Message 100 of 101 (34734)
03-20-2003 3:39 AM
Reply to: Message 90 by DanskerMan
03-18-2003 9:23 AM


Sonnikke:
According to the Creation model God created male and female (humans & animals) and told them to be fruitful and multiply. Is that what we observe? yes.
No, that is an extrapolation from an observation. The same could be said for any other creation story. Let's consider the Old Norse creation story in the Eddas. According to it, the familiar Universe was created from the dismembered body of the slain giant Ymir. Let's see how it adds up.
Ymir's skull becomes the sky. Both have a round-vault sort of appearance. Check.
Ymir's brain becomes the clouds. Both have a puffy appearance. Check.
Ymir's blood becomes the sea. Both are salty. Check.
Ymir's flesh becomes the soil. Both are relatively soft. Check.
Ymir's bones become the hills and mountains. Both are mineral. Check.
Ymir's hair becomes the vegetation. Both grow out of some substrate. Check.

**Data listing:**
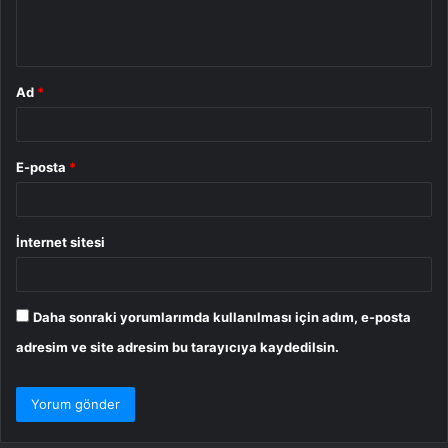
m
*
Ad
*
E-posta
*
İnternet sitesi
Daha sonraki yorumlarımda kullanılması için adım, e-posta
adresim ve site adresim bu tarayıcıya kaydedilsin.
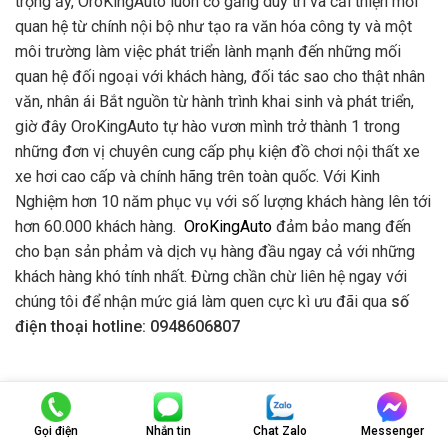
trọng ấy, OroKingAuto luôn cố gắng duy trì và cải thiện mối
quan hệ từ chính nội bộ như tạo ra văn hóa công ty và một
môi trường làm việc phát triển lành mạnh đến những mối
quan hệ đối ngoại với khách hàng, đối tác sao cho thật nhân
văn, nhân ái Bắt nguồn từ hành trình khai sinh và phát triển,
giờ đây OroKingAuto tự hào vươn mình trở thành 1 trong
những đơn vị chuyên cung cấp phụ kiện đồ chơi nội thất xe
xe hơi cao cấp và chính hãng trên toàn quốc. Với Kinh
Nghiệm hơn 10 năm phục vụ với số lượng khách hàng lên tới
hơn 60.000 khách hàng.
OroKingAuto
đảm bảo mang đến
cho bạn sản phảm và dịch vụ hàng đầu ngay cả với những
khách hàng khó tính nhất. Đừng chần chừ liên hệ ngay với
chúng tôi để nhận mức giá làm quen cực kì ưu đãi qua
số
điện thoại hotline: 0948606807
TOP SẢN PHẨM BÁN CHẠY
Gọi điện
Nhắn tin
Chat Zalo
Messenger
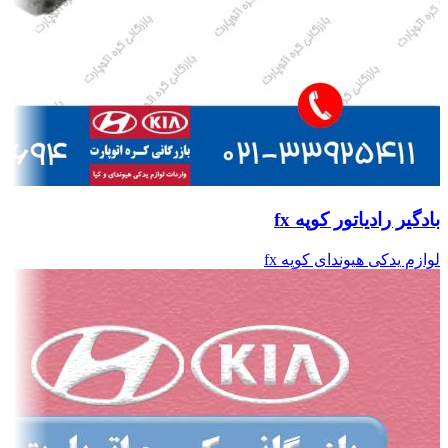
بادگیر رادیاتور کوپه fx
لوازم یدکی هیوندای کوپه fx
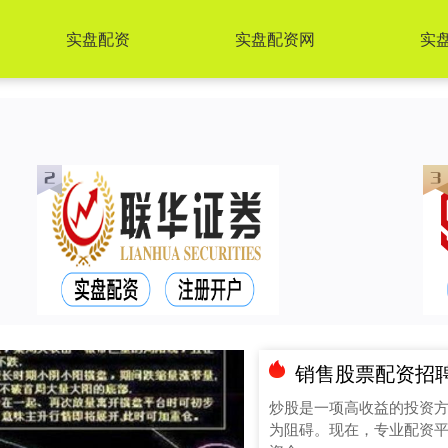
实盘配资
实盘配资网
实盘
销售股票配资招聘 炒股
炒股是一项高收益的投资
为阻碍。现在，专业配资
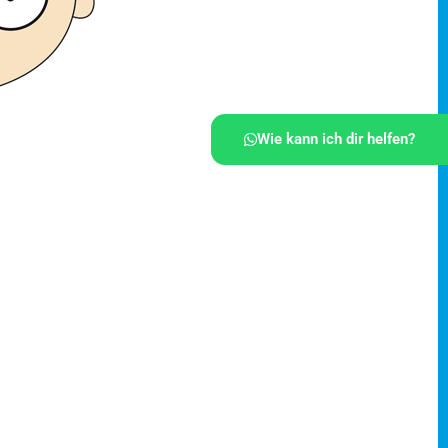
Wie kann ich dir helfen?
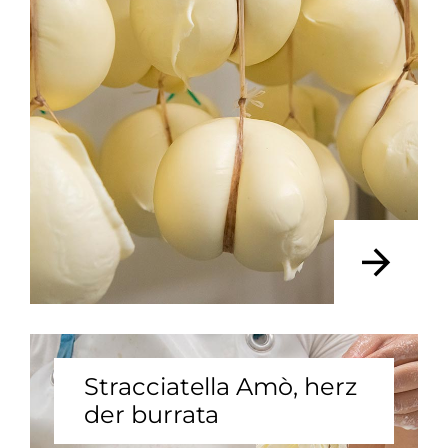
Stracciatella Amò, herz
der burrata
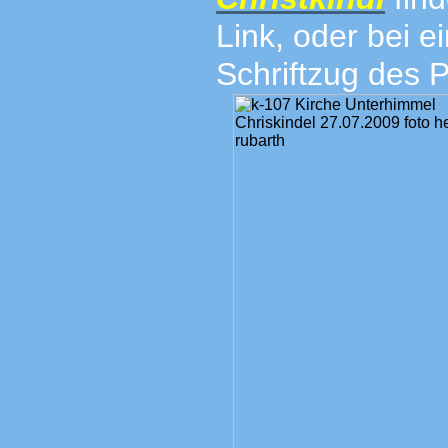
Link, oder bei e
Schriftzug des P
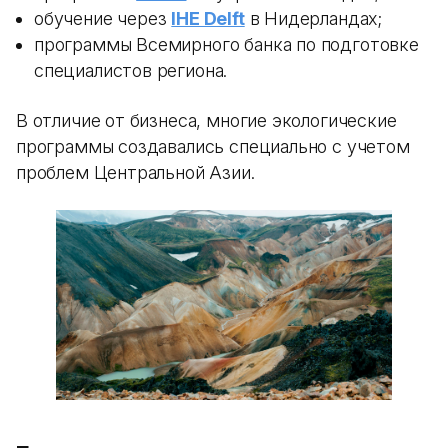
обучение через
IHE Delft
в Нидерландах;
программы Всемирного банка по подготовке
специалистов региона.
В отличие от бизнеса, многие экологические
программы создавались специально с учетом
проблем Центральной Азии.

**Questions on the material:**
a: List every part of Ymir's body named in the post on the Norse creation story, each with what it becomes.
b: For each statement, say yes or no according to the post on the Norse creation story, and quote the words that decide it.
(i) In the Norse account, Ymir's blood becomes the sea.
(ii) In the Norse account, Ymir's bones become the clouds.
(iii) The post describes Ymir as a slain giant.
c: Continue the post on the Norse creation story from its last line.

**Activity answers:**
a:
Skull: the sky
Brain: the clouds
Blood: the sea
Flesh: the soil
Bones: the hills and mountains
Hair: the vegetation

b:
(i) Yes: "Ymir's blood becomes the sea."
(ii) No: "Ymir's bones become the hills and mountains."
(iii) Yes: "the dismembered body of the slain giant Ymir"

c:
So let us worship Odin and Thor and Freyja and so forth.
According to Creation there were two sexes created, is that what we observe? yes.
Except that there are many organisms that are hermaphroditic and many that reproduce asexually at least part of the time. And body cells reproduce asexually nearly all the time.
According to Creation male and female were made to compliment each other and be attracted to each other, is that what we observe? yes.
That's a necessary part of sexual reproduction, so all one can say is so what?
According to ToE there was one common ancestor and no specification as to how many sexes, why are there only two?
Except that some protists and fungi have more than two sexes or "mating types" -- which are often identical except for certain recognition molecules ("isogamy"). According to this review, basidiomycete fungi can have thousands of mating types -- thousands of sexes!
According to ToE even *if* two sexes had evolved simultaneously, which is impossible,
Actually, there is an easy way for that to happen. The first sexually-reproducing organisms could have been only one sex -- they would have been protists (one-celled eukaryotes) that do a haploid/diploid alternation, with any haploid individual being able to fuse with any other haploid individual to make a diploid one.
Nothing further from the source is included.